WORK TO BE COMPLETED —
Beginning with the line that holds "f_number: 11" and ending with the last line of the entries, please output each line exactly, apart from any pictures.

GIVEN DATA —
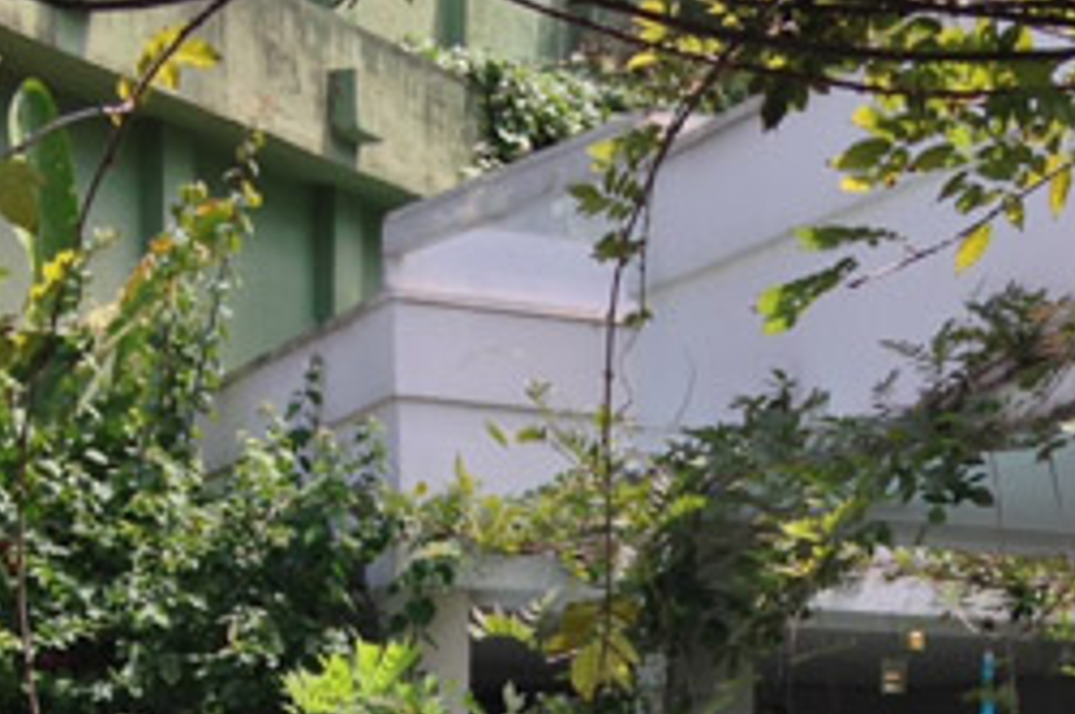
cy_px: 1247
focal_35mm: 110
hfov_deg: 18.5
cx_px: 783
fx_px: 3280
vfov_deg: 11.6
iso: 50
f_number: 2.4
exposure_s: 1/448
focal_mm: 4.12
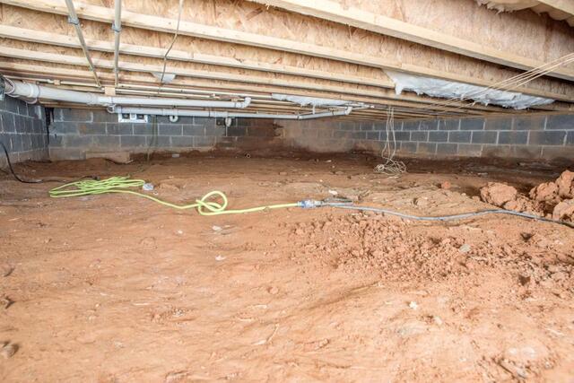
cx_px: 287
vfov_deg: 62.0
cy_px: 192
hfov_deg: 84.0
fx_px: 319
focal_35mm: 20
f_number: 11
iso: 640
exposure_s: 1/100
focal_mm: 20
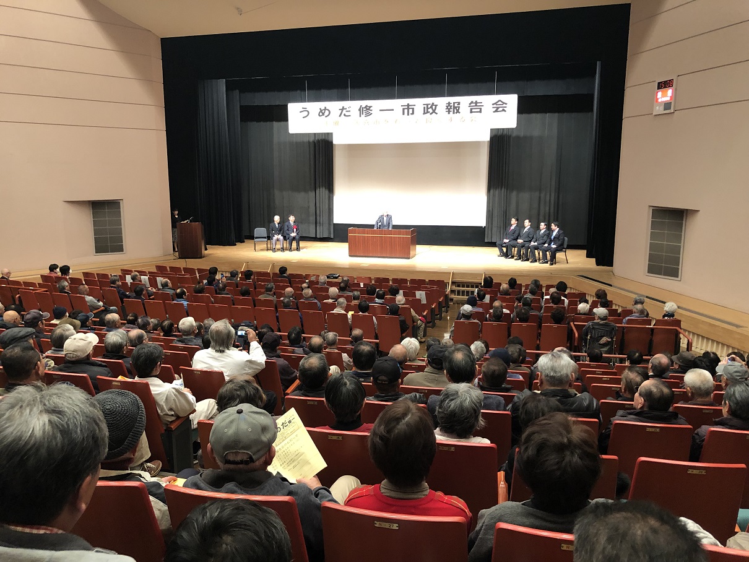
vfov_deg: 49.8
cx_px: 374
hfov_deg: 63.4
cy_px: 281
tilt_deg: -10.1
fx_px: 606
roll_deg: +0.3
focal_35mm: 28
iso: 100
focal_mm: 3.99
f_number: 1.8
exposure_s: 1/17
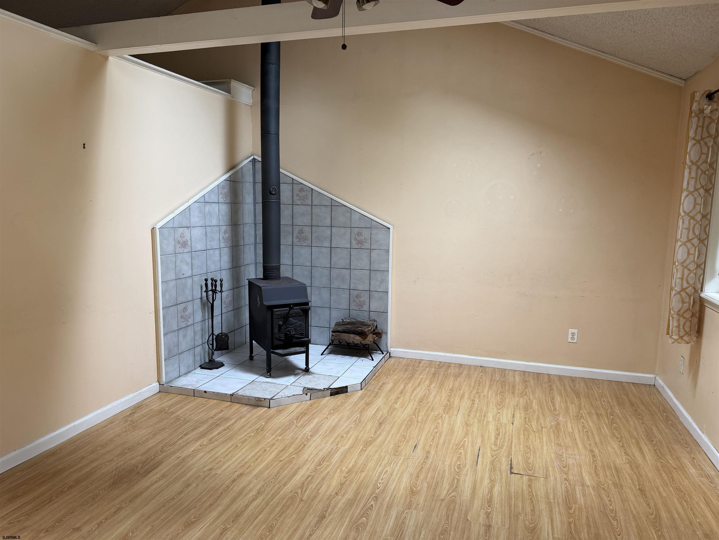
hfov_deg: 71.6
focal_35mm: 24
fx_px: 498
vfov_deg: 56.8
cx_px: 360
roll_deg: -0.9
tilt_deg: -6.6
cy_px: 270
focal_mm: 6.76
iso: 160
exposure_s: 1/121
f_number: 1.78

RESPONSE TO THE EXERCISE —
f_number: 11
iso: 640
exposure_s: 1/100
focal_mm: 20
vfov_deg: 49.8
cx_px: 374
hfov_deg: 63.4
cy_px: 281
tilt_deg: -10.1
fx_px: 606
roll_deg: +0.3
focal_35mm: 28
iso: 100
focal_mm: 3.99
f_number: 1.8
exposure_s: 1/17
hfov_deg: 71.6
focal_35mm: 24
fx_px: 498
vfov_deg: 56.8
cx_px: 360
roll_deg: -0.9
tilt_deg: -6.6
cy_px: 270
focal_mm: 6.76
iso: 160
exposure_s: 1/121
f_number: 1.78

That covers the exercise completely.